→ **How to complete this task**
Looking through the data below, work out how many lines have the word "iPhone". Reply with that number only.

┄┄┄┄┄┄

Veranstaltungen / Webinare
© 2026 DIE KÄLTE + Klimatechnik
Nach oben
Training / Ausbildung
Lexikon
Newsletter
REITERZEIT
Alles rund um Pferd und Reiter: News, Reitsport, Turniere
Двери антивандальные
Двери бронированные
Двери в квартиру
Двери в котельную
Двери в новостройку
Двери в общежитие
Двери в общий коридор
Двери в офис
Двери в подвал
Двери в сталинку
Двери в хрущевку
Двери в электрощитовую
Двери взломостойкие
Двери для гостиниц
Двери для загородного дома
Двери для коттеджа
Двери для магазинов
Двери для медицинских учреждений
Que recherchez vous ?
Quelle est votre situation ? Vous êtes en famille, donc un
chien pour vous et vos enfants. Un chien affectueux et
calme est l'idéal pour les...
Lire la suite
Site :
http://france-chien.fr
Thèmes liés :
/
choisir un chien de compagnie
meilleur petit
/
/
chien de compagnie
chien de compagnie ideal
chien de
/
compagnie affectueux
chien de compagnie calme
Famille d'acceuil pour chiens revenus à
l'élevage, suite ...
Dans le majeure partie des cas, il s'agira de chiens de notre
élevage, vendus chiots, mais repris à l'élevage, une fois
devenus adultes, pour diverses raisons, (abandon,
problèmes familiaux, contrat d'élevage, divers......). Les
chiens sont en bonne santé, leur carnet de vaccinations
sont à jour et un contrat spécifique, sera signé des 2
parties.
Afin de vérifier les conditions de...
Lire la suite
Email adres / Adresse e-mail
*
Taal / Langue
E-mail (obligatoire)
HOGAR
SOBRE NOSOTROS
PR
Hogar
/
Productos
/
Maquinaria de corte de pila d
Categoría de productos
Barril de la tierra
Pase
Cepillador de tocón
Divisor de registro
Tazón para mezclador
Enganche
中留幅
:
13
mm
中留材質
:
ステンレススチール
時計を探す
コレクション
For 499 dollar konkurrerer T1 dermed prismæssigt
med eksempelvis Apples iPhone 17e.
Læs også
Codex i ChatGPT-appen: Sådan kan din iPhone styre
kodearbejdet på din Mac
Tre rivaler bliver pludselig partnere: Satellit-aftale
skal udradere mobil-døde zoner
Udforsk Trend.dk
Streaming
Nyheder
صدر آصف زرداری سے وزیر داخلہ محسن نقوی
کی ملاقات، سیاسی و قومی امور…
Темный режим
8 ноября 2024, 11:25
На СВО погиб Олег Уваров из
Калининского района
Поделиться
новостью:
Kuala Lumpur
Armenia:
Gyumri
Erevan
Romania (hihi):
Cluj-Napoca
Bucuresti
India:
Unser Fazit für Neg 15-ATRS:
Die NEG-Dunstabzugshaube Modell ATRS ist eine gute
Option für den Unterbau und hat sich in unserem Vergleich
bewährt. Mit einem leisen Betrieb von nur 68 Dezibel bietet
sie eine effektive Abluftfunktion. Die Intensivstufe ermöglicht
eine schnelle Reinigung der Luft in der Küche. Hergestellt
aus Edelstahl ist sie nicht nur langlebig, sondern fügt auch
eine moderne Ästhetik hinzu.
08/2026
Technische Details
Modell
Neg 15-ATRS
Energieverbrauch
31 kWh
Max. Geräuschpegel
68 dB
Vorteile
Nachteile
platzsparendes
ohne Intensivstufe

┄┄┄┄┄┄

→ **Problem solution**
2